Pentecost was the fulfillment of the promise that Christ would baptize "with the Holy Spirit and with fire" as that was the day when the Spirit was poured out on all flesh, even as the Prophet Joel had spoken. So that was the inauguration of the Church's mission. But these were the same people, the same followers of Jesus on and after as they were before. Christ established His Church with His Apostles; we speak of Pentecost often as the birth of the Church, but the Church existed before Pentecost--it was established by Jesus while He was on earth, in the midst of His Apostles; "On this rock I will build My Church".
"Paul replied, 'I am a Jew, from Tarsus in Cilicia, a citizen of no obscure city. I beg you, permit me to speak to the people.'" - Acts 21:39
"I ask, then, has God rejected his people? By no means! For I myself am an Israelite, a descendant of Abraham, a member of the tribe of Benjamin." - Romans 11:1
"though I myself have reason for confidence in the flesh also. If anyone else thinks he has reason for confidence in the flesh, I have more: circumcised on the eighth day, of the people of Israel, of the tribe of Benjamin, a Hebrew of Hebrews; as to the law, a Pharisee; as to zeal, a persecutor of the church; as to righteousness under the law, blameless. But whatever gain I had, I counted as loss for the sake of Christ. Indeed, I count everything as loss because of the surpassing worth of knowing Christ Jesus my Lord. For his sake I have suffered the loss of all things and count them as rubbish, in order that I may gain Christ." - Philippians 3:4-8
Paul was still a Jew. Just as all the original Jewish Apostles were and remained Jews. Just as all early Jewish Christians continued to be Jews. Christians consist of both Jews and Gentiles, together, as one People, in Jesus Christ.
Of course they were still Jews. The dispute between Paul and Peter was that Peter had been intimidated by the envoy from Jerusalem, and so he compromised the integrity of his ministry--St. Paul rightly and correctly called him out on this and rebuked him for it. It doesn't change the fact that both Paul and Peter were Jews, and that there were both Jews and Gentiles in the churches of Galatia.
Religiously speaking they never changed religions. They were devout observers of the Jewish religion during Christ's earthly ministry, and devout observers of the Jewish religion afterward; but their understanding of what that religion meant and entailed was radically and forever changed by their experience with Jesus, because Jesus is the Christ. Of course everything must now change, the Messiah has come and brought with Him the kingdom of God, and with Him the redemption of the whole world.

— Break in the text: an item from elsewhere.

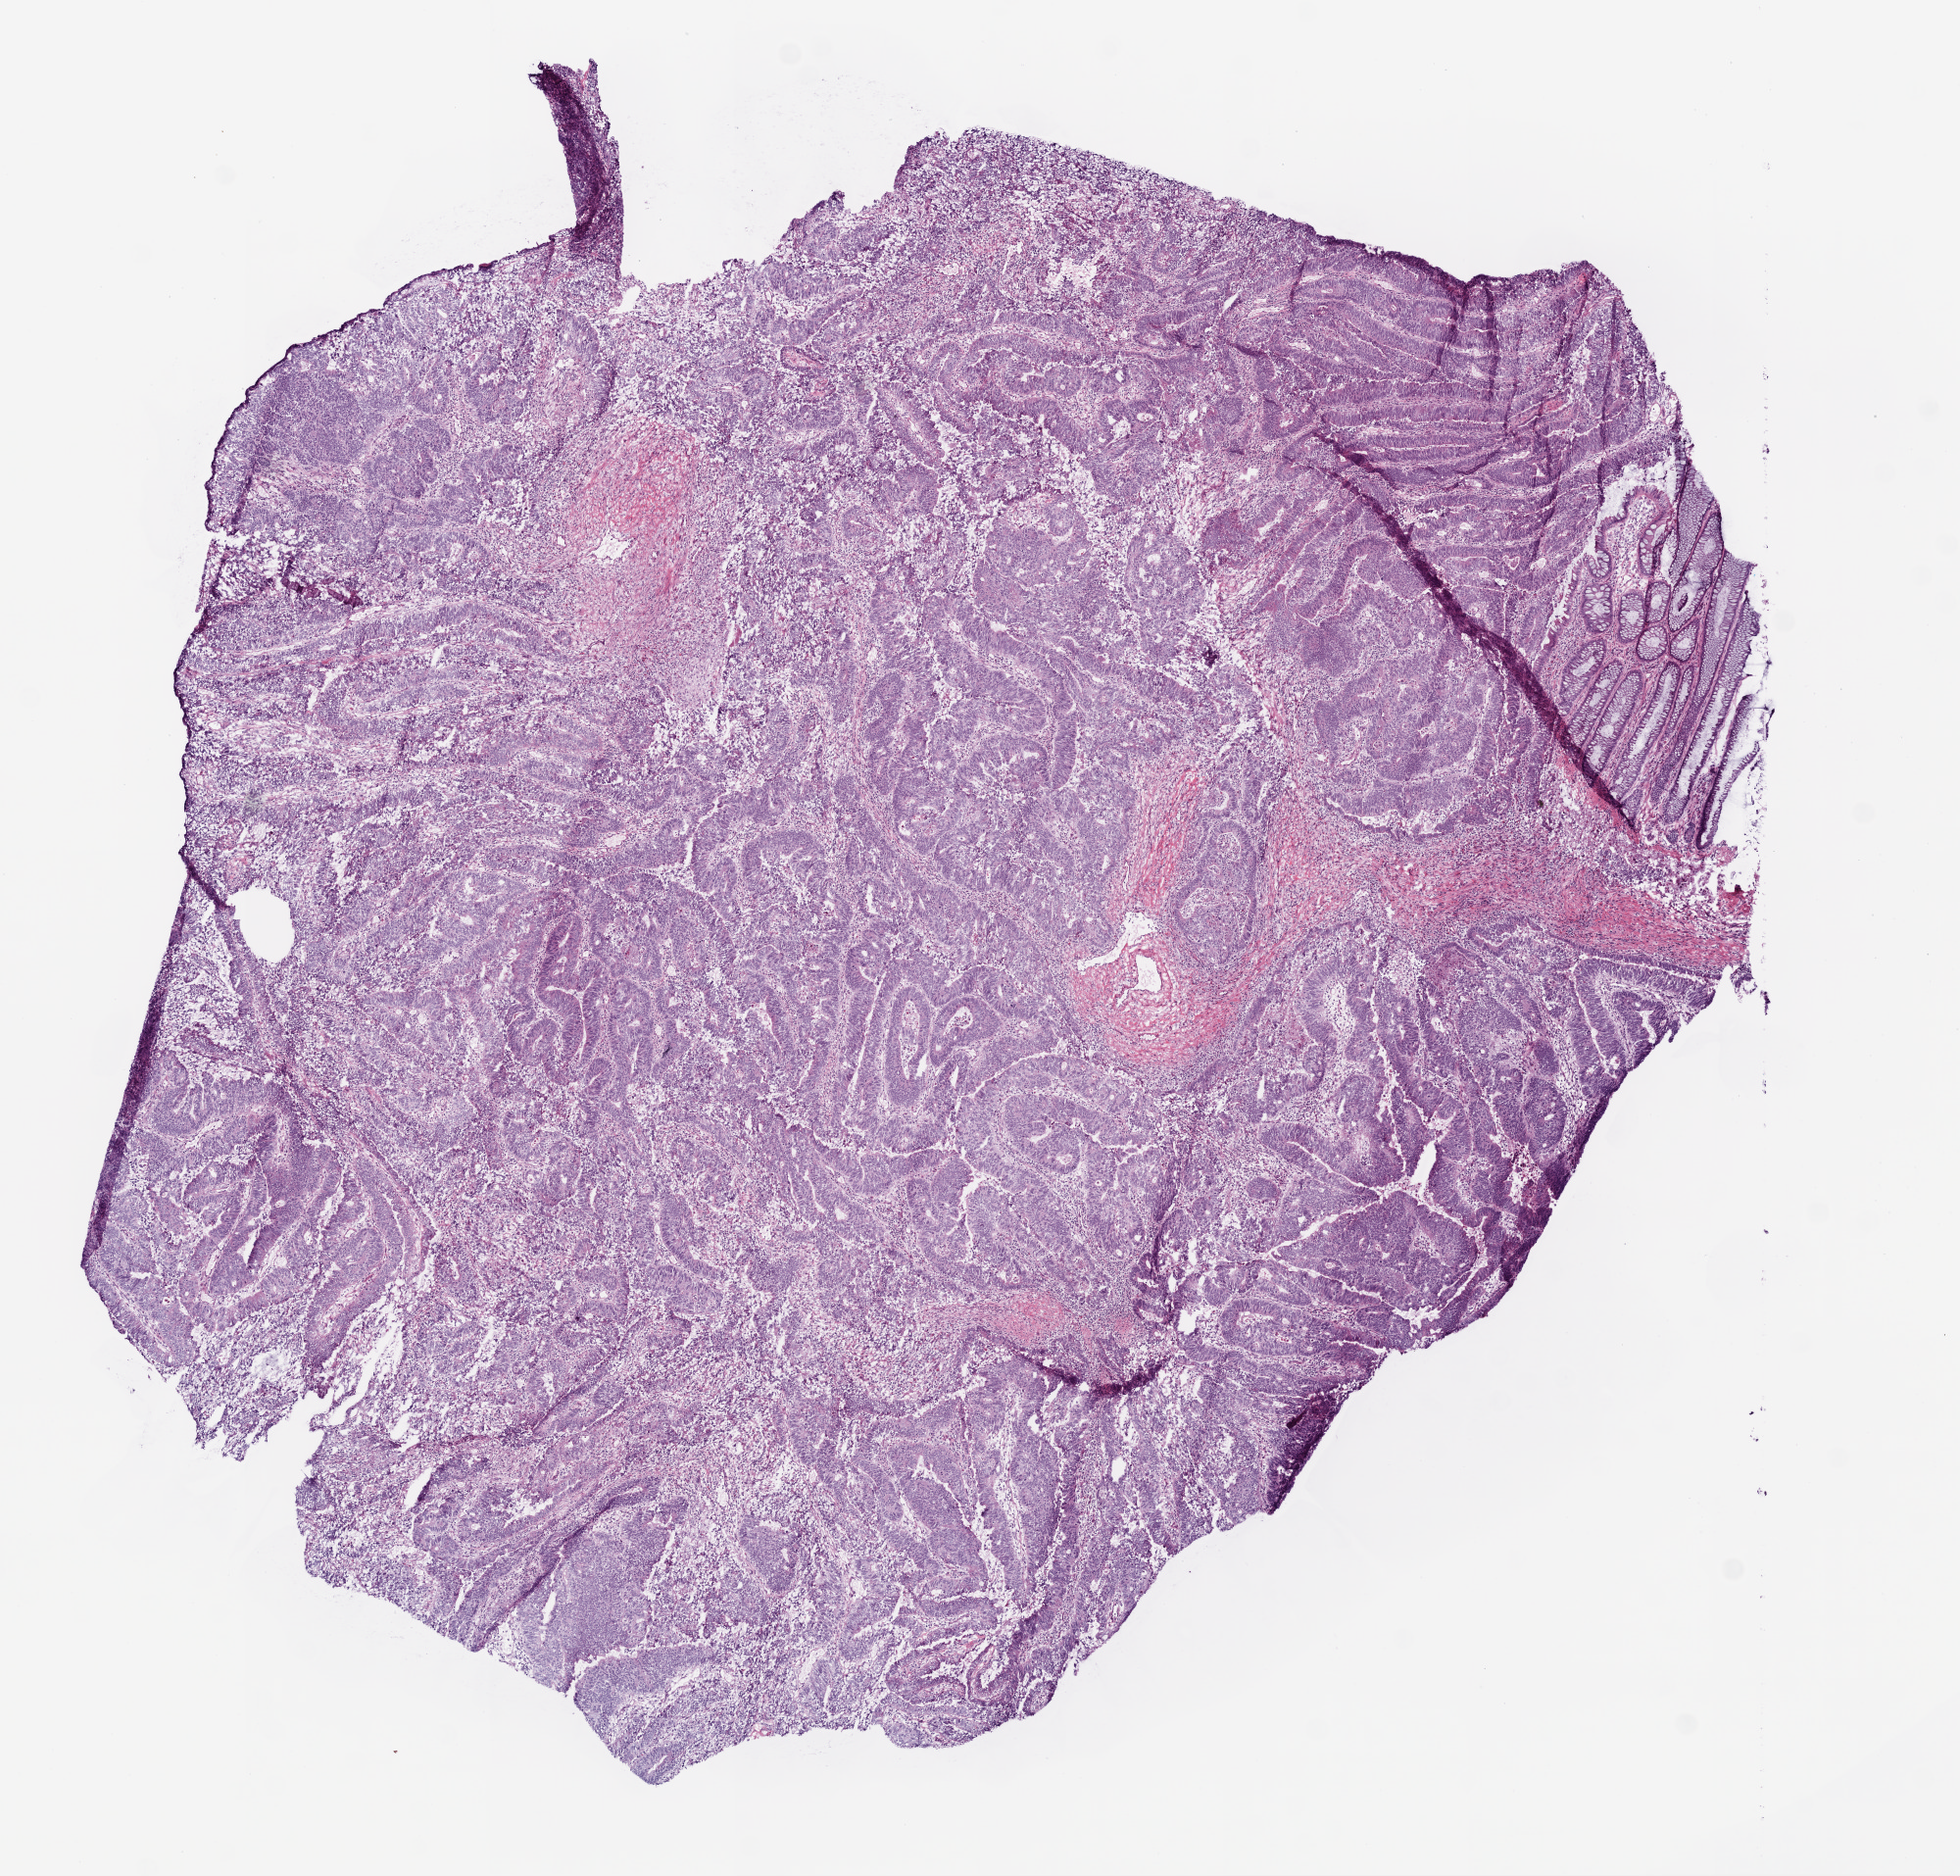
Whole-slide histology image, H&E-stained, whole scanned area (about 8.0 x 7.7 mm) shown as a low-resolution overview; frozen section from the bottom of the tissue portion; sample: primary tumour, colon. Female patient. Slide review estimates, as recorded: tumour cells 90%, tumour nuclei 85%, normal cells 2%, stromal cells 7%, necrosis 1%. Infiltration values recorded for this section: lymphocyte infiltration 10%, neutrophil infiltration 1%.
- lymph nodes positive (case pathology): 0 of 19 examined
- pathologic diagnosis: Adenocarcinoma, NOS
- AJCC pathologic stage: I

For the Messianic Kingdom has come and with it peace with God, salvation, forgiveness of sin, and the Gospel to all nations.
The early followers of Jesus would never have considered their religious identity and affiliation as changed, they had not abandoned the religion of Abraham, Moses, and all the Prophets; they were of this religion which has its fullness here in the Person of God's Messiah, Jesus of Nazareth.